§ **Задание**
Выведите без изменений строки записей, начиная со строки, в которой есть «Governing Board, Management, Water», и до самого конца записей включительно. Картинки в ответ не включайте.

(Записи набора данных)
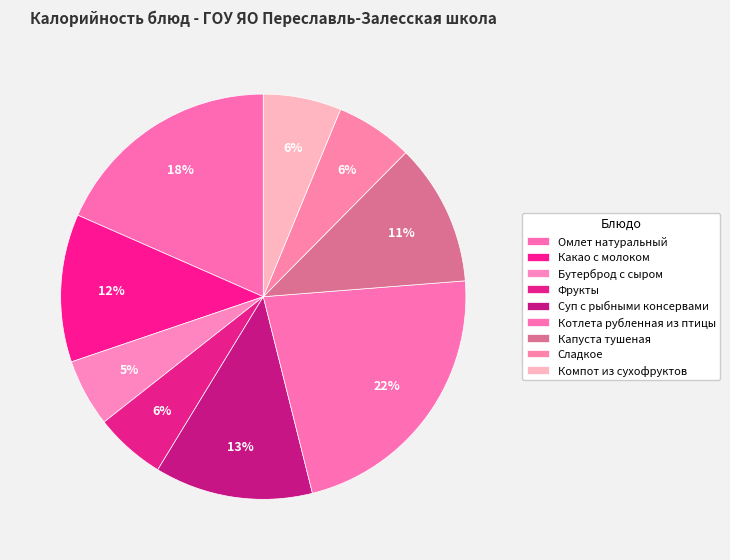

How many slices are in this pie chart?

9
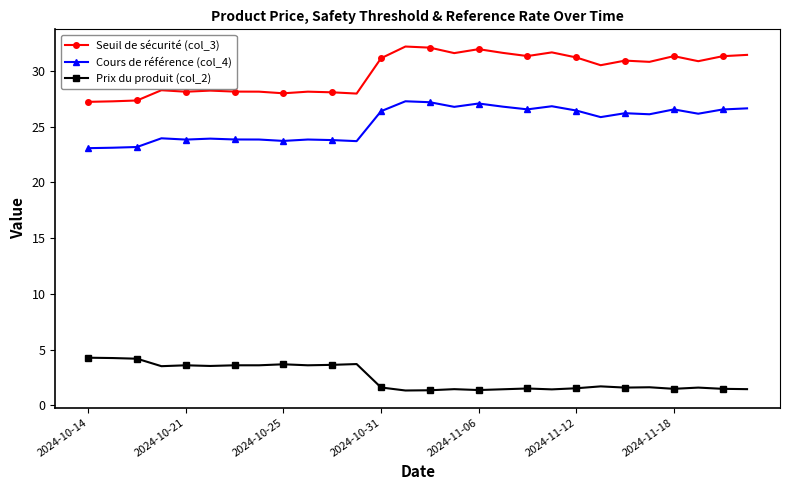

What is the maximum value for Cours de référence (col_4)?

27.3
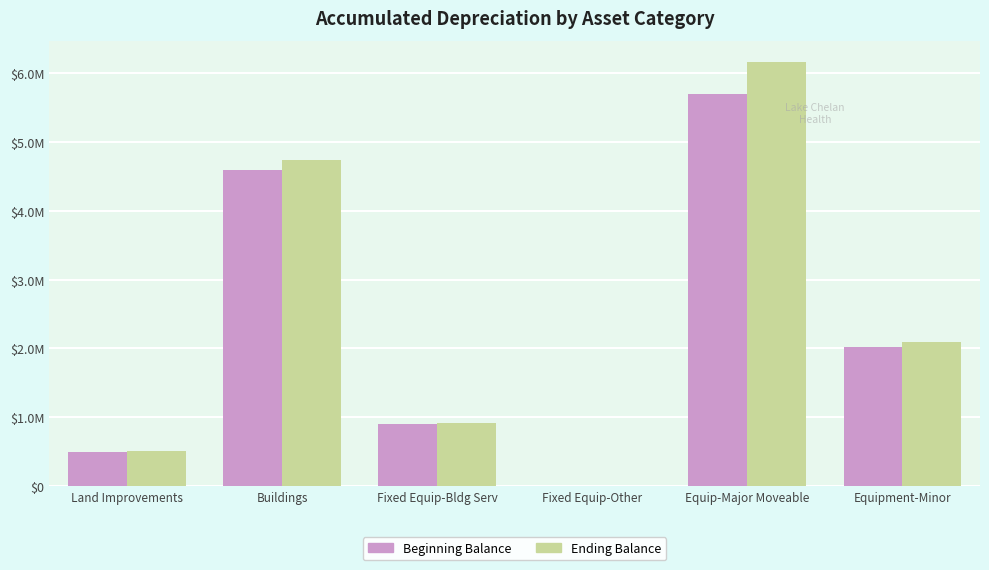

What is the total value across all series at Fixed Equip-Bldg Serv?

1829819.3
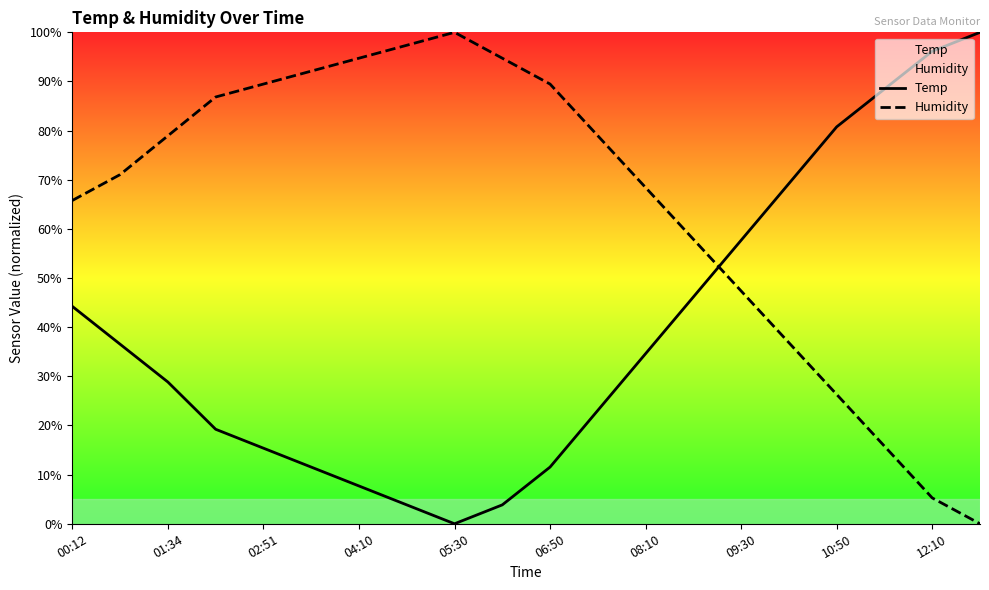

What is the difference between the highest and lowest values at 02:51?

74.1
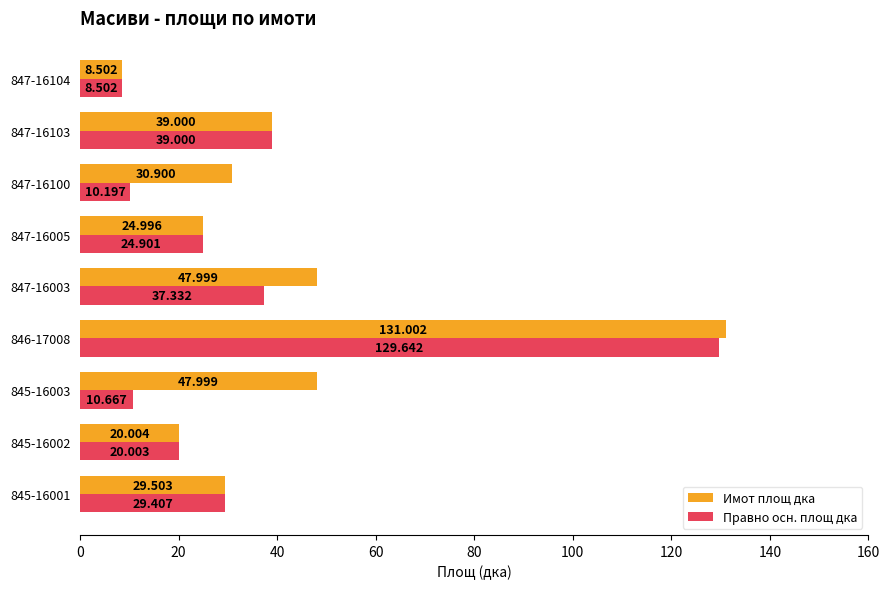

List the series in order of their peak value, highest first.

Имот площ дка, Правно осн. площ дка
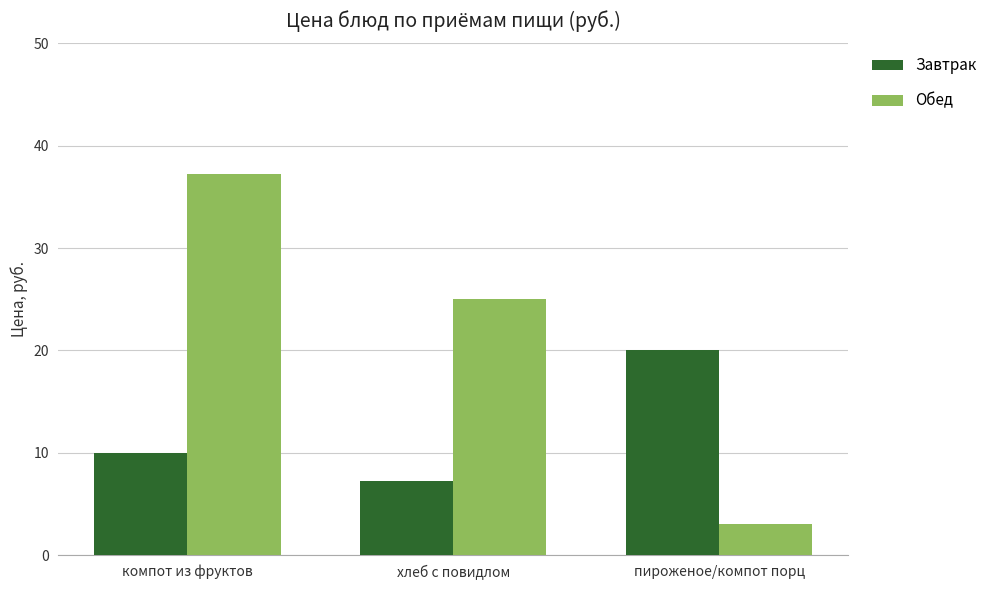

Reading left to right, list all the values displayed in this chart.

Завтрак: 10.0	7.2	20.0
Обед: 37.2	25.0	3.0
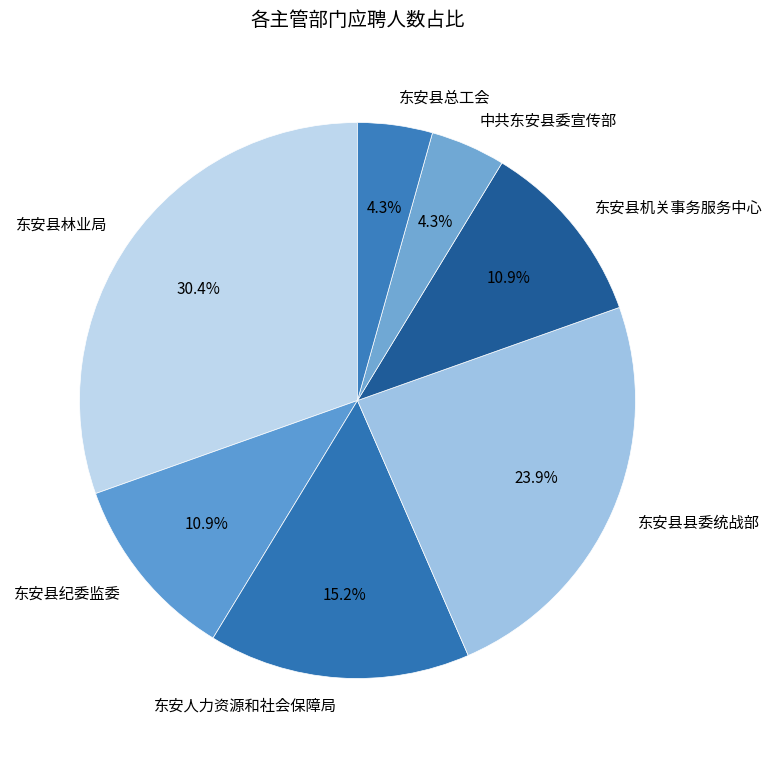

True or false: 中共东安县委宣传部 accounts for 11% of the total.

False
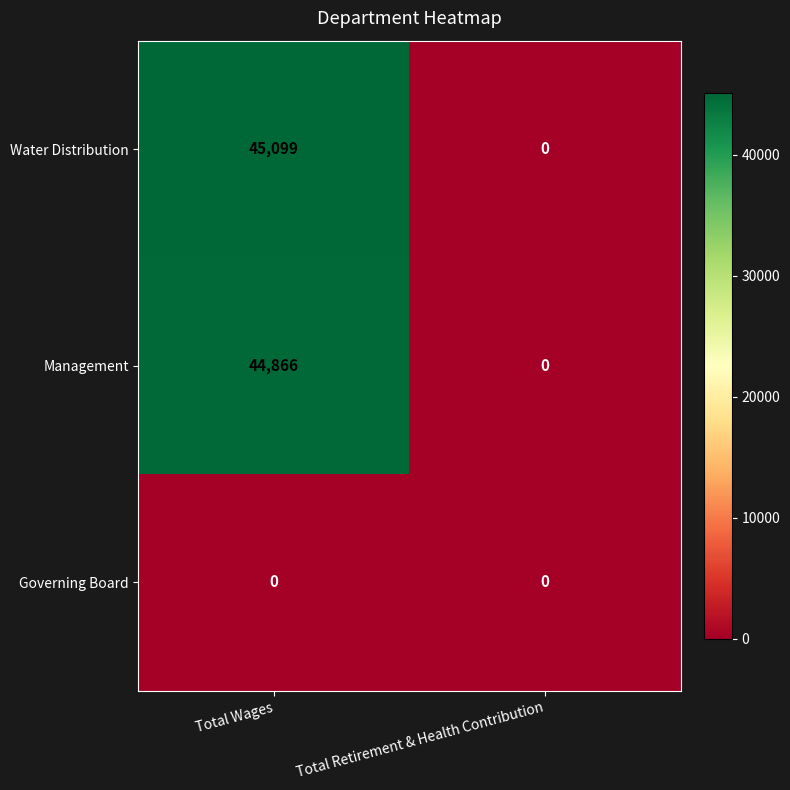

List the series in order of their peak value, lowest first.

Governing Board, Management, Water Distribution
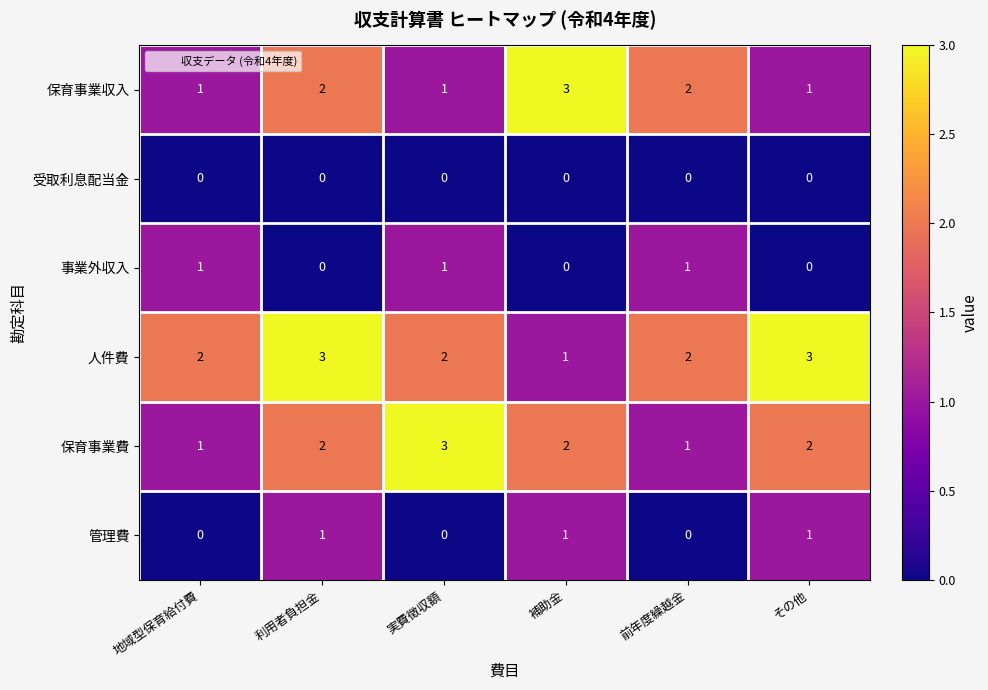

Which series has the largest total across all categories?

人件費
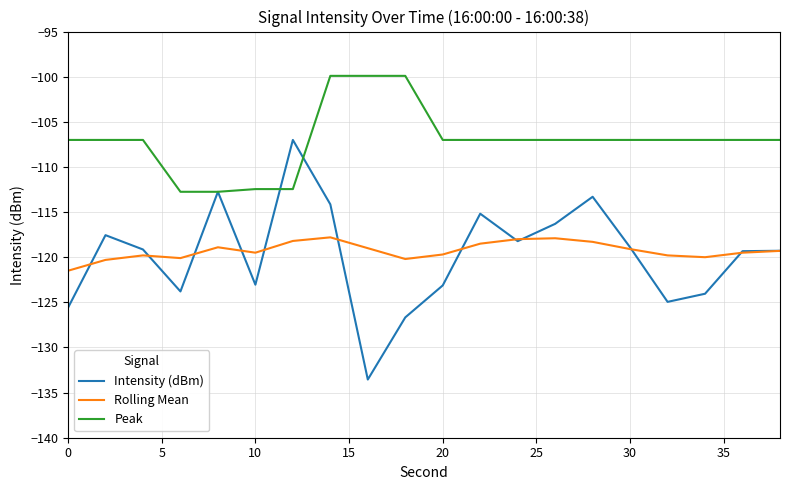

What is the smallest value displayed?

-133.6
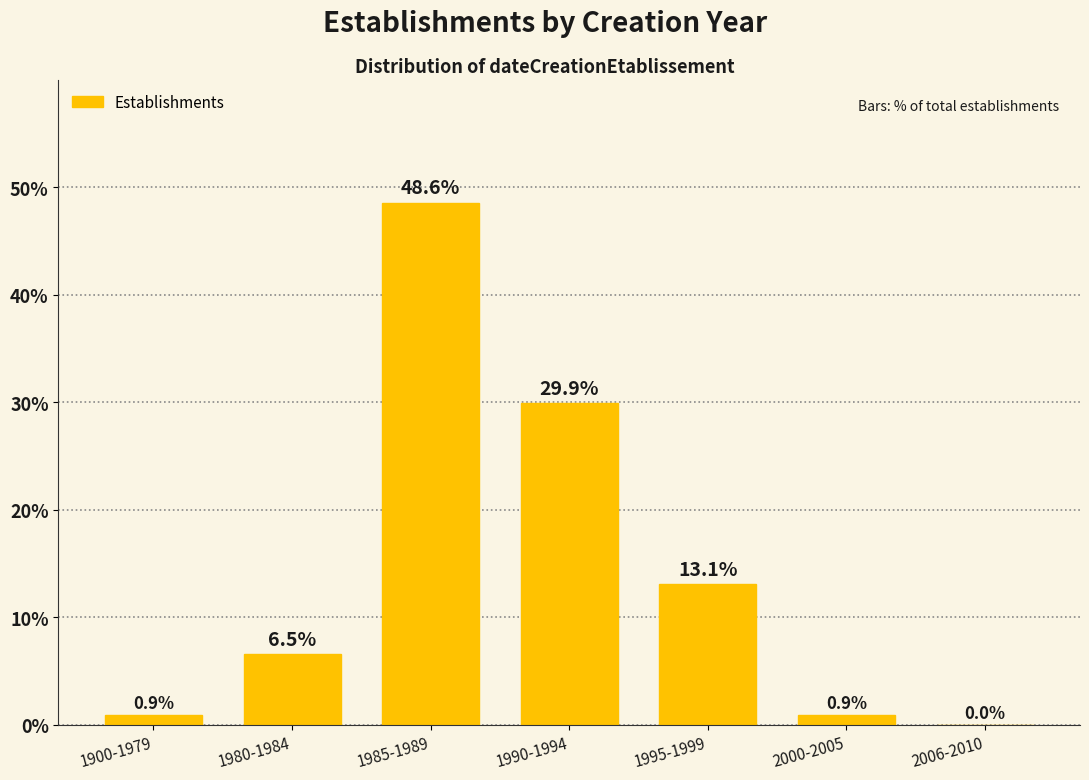

Reading left to right, what are all the values shown in this chart?

1900-1979=0.9	1980-1984=6.5	1985-1989=48.6	1990-1994=29.9	1995-1999=13.1	2000-2005=0.9	2006-2010=0.0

§ **Решение**
Governing Board, Management, Water Distribution

Which series has the largest total across all categories?

人件費

What is the smallest value displayed?

-133.6

Reading left to right, what are all the values shown in this chart?

1900-1979=0.9	1980-1984=6.5	1985-1989=48.6	1990-1994=29.9	1995-1999=13.1	2000-2005=0.9	2006-2010=0.0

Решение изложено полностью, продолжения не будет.